The only thing I can think of where HPCC looks like it has a disadvantage as compared to Hadoop is adoption rate and licensing. I hope these will prove not to be significant hurdles for HPCC, but I think that these might be bigger problems then they seem. Especially the AGPL licensing seems problematic to me.
The AGPL is not well regarded by anyone I know - not in the open source world. The general idea seems to be that even more than plain GPL3 it restricts how the software may be used. If the goal of open sourcing HPCC is to gain mindshare and a developer community (something that hadoop has done and is doing extremely well) then a more permissive license is really the way to go.
If you look at products like MySQL but also Pentaho - they are both very strongly corporately led products. The have a good number of users, but few contributions from outside the company, and this is probably due to a combination of GPL licensing and the additional requirement for handing over the copyright of any contributions to the company. Hence these products don't really benefit from an open source development model (or at least not as much as they could). For these companies, Open source may help initially to gain a lot of users, but those are in majority the users that just want a free ride: conversion rates to enterprise edition customers are quite low. It might be enough to make a decent buck, but eventually you'll hit a cap on how far you can grow. I'm not saying this is bad - you only need to grow as much as you have to, but it is something to be aware of.

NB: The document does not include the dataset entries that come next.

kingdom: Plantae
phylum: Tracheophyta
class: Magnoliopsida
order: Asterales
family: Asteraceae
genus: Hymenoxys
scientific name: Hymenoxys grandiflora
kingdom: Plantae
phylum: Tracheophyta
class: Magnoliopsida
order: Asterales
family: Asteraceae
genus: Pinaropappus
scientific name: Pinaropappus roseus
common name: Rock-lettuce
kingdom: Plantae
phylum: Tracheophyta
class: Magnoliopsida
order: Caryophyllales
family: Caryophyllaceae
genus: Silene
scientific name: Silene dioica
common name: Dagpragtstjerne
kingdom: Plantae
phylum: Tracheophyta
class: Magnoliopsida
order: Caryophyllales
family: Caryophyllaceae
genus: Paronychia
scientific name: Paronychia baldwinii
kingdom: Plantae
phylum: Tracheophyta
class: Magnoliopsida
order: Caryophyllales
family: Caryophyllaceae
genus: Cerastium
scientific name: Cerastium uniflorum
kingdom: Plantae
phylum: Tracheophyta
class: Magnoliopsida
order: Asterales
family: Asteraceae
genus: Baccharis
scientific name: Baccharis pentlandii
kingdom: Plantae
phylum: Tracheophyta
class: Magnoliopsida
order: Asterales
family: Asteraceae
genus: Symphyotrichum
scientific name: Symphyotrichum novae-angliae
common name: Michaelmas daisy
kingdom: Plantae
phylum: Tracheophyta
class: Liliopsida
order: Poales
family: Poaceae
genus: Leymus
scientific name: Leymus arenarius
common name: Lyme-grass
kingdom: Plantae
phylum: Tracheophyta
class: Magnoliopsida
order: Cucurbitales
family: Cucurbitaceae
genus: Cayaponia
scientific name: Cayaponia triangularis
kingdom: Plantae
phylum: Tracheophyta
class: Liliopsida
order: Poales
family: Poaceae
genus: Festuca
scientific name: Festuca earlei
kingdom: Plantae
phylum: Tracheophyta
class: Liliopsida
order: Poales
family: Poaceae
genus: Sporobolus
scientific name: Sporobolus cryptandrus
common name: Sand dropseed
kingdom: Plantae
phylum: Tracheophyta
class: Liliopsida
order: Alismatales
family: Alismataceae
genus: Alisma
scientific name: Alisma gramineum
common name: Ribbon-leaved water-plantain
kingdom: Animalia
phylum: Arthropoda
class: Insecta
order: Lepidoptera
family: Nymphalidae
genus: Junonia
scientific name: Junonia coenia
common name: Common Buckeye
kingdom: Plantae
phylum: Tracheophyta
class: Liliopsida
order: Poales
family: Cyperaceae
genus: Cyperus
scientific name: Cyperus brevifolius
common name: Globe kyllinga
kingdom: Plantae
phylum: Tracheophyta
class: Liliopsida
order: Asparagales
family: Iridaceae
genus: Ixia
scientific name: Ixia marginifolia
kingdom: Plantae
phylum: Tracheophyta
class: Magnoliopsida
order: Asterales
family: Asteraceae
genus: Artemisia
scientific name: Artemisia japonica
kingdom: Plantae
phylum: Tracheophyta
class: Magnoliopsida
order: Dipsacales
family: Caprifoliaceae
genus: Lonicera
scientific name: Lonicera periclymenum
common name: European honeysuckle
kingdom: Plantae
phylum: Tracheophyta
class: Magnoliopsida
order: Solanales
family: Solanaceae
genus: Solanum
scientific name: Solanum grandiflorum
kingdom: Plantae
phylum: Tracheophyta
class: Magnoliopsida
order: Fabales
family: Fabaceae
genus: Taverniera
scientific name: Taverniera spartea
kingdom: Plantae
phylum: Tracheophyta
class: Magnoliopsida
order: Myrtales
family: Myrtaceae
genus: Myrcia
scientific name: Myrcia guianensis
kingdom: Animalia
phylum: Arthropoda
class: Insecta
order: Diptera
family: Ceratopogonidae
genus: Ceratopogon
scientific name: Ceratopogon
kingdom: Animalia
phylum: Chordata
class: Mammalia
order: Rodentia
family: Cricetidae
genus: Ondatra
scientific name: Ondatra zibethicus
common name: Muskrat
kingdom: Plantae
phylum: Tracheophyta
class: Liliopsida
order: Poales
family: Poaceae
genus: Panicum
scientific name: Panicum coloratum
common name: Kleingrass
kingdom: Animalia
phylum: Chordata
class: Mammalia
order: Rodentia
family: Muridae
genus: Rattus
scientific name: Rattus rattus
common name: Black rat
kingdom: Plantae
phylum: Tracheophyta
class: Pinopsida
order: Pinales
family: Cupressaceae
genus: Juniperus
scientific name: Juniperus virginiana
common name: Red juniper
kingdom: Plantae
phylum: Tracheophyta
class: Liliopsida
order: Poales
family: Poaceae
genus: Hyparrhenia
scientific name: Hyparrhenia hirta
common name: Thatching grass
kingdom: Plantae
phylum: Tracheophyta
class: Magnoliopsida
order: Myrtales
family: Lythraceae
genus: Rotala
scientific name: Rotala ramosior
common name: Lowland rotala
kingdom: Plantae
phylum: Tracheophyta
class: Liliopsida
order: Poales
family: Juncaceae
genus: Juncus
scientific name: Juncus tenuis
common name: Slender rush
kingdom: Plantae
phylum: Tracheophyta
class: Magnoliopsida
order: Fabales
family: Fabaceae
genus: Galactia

Contrast this to Hadoop. The have a Apache 2.0 permissive license, and this results in many individuals but also companies contributing to the project. And there are still companies like Cloudera that manage to make a good living off of the services around their distribution of Hadoop. You don't lose the ability to develop add-ons either with this model - apache 2.0 allows all that. The difference with GPL (and AGPL) of course is that it allows this also to other users and companies. So the trick to stay on top in this model is to simply offer the best product (as opposed to being the sole holder of the copyright to he code).
Anyway - that is it for now - I hope this is helpful.